** WHAT IS NEEDED **
All pictures are to be dropped, and the remaining data set down exactly.
......
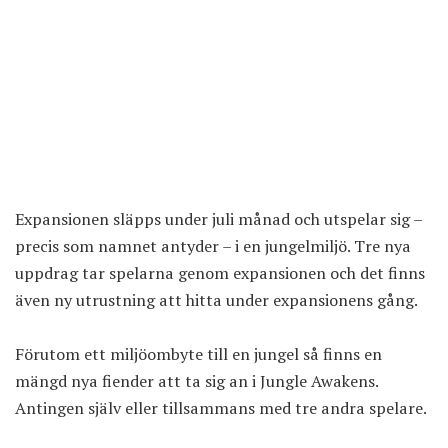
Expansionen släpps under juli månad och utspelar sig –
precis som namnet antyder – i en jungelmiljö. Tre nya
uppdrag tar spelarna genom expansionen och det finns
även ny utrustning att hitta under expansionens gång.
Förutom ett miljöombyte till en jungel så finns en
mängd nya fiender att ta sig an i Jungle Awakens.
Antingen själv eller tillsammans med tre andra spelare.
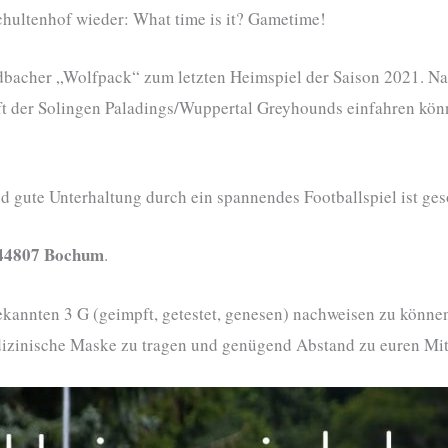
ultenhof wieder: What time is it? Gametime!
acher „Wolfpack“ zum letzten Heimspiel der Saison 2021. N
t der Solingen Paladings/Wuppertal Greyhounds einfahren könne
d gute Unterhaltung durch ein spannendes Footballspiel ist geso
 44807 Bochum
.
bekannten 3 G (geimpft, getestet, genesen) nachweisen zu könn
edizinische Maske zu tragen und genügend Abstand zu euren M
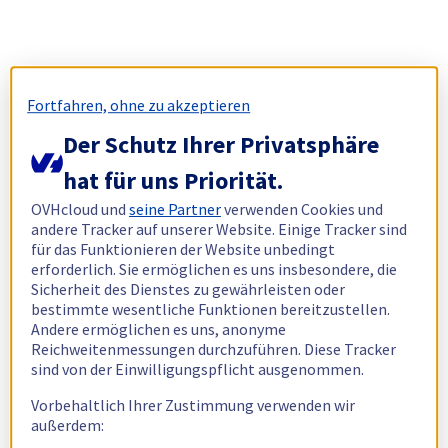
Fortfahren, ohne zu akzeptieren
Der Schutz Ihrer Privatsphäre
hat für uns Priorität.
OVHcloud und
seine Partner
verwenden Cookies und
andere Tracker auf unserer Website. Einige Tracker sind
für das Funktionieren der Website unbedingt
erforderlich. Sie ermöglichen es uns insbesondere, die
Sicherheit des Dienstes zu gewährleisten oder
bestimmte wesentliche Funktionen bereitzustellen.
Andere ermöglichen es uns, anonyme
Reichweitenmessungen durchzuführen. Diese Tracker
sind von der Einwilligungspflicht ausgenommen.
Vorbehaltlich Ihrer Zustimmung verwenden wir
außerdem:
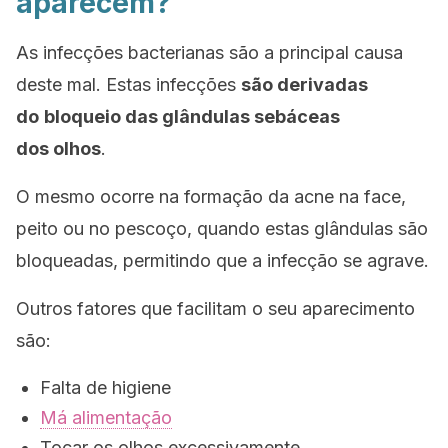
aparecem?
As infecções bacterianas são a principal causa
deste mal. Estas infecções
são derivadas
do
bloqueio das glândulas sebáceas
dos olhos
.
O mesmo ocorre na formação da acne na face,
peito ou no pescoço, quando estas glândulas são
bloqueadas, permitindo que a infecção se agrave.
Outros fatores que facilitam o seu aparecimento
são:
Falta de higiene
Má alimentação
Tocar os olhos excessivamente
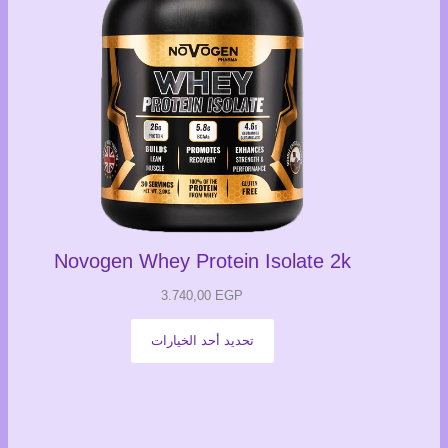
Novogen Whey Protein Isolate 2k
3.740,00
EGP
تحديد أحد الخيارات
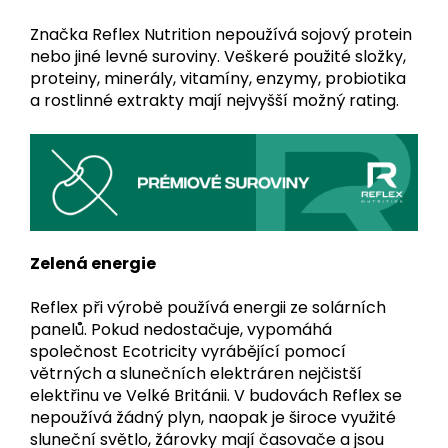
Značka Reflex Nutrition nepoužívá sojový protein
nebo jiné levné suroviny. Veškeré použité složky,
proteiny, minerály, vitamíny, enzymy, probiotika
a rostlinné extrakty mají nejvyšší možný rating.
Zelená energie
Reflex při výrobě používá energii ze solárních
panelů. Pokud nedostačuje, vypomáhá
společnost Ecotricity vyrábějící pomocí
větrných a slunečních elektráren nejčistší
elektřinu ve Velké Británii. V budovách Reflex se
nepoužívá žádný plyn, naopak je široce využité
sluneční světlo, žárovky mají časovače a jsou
......
** SOLUTION TO THIS EXERCISE **
Expansionen släpps under juli månad och utspelar sig –
precis som namnet antyder – i en jungelmiljö. Tre nya
uppdrag tar spelarna genom expansionen och det finns
även ny utrustning att hitta under expansionens gång.
Förutom ett miljöombyte till en jungel så finns en
mängd nya fiender att ta sig an i Jungle Awakens.
Antingen själv eller tillsammans med tre andra spelare.
ultenhof wieder: What time is it? Gametime!
acher „Wolfpack“ zum letzten Heimspiel der Saison 2021. N
t der Solingen Paladings/Wuppertal Greyhounds einfahren könne
d gute Unterhaltung durch ein spannendes Footballspiel ist geso
 44807 Bochum
.
bekannten 3 G (geimpft, getestet, genesen) nachweisen zu könn
edizinische Maske zu tragen und genügend Abstand zu euren M
Fortfahren, ohne zu akzeptieren
Der Schutz Ihrer Privatsphäre
hat für uns Priorität.
OVHcloud und
seine Partner
verwenden Cookies und
andere Tracker auf unserer Website. Einige Tracker sind
für das Funktionieren der Website unbedingt
erforderlich. Sie ermöglichen es uns insbesondere, die
Sicherheit des Dienstes zu gewährleisten oder
bestimmte wesentliche Funktionen bereitzustellen.
Andere ermöglichen es uns, anonyme
Reichweitenmessungen durchzuführen. Diese Tracker
sind von der Einwilligungspflicht ausgenommen.
Vorbehaltlich Ihrer Zustimmung verwenden wir
außerdem:
aparecem?
As infecções bacterianas são a principal causa
deste mal. Estas infecções
são derivadas
do
bloqueio das glândulas sebáceas
dos olhos
.
O mesmo ocorre na formação da acne na face,
peito ou no pescoço, quando estas glândulas são
bloqueadas, permitindo que a infecção se agrave.
Outros fatores que facilitam o seu aparecimento
são:
Falta de higiene
Má alimentação
Tocar os olhos excessivamente
Novogen Whey Protein Isolate 2k
3.740,00
EGP
تحديد أحد الخيارات
Značka Reflex Nutrition nepoužívá sojový protein
nebo jiné levné suroviny. Veškeré použité složky,
proteiny, minerály, vitamíny, enzymy, probiotika
a rostlinné extrakty mají nejvyšší možný rating.
Zelená energie
Reflex při výrobě používá energii ze solárních
panelů. Pokud nedostačuje, vypomáhá
společnost Ecotricity vyrábějící pomocí
větrných a slunečních elektráren nejčistší
elektřinu ve Velké Británii. V budovách Reflex se
nepoužívá žádný plyn, naopak je široce využité
sluneční světlo, žárovky mají časovače a jsou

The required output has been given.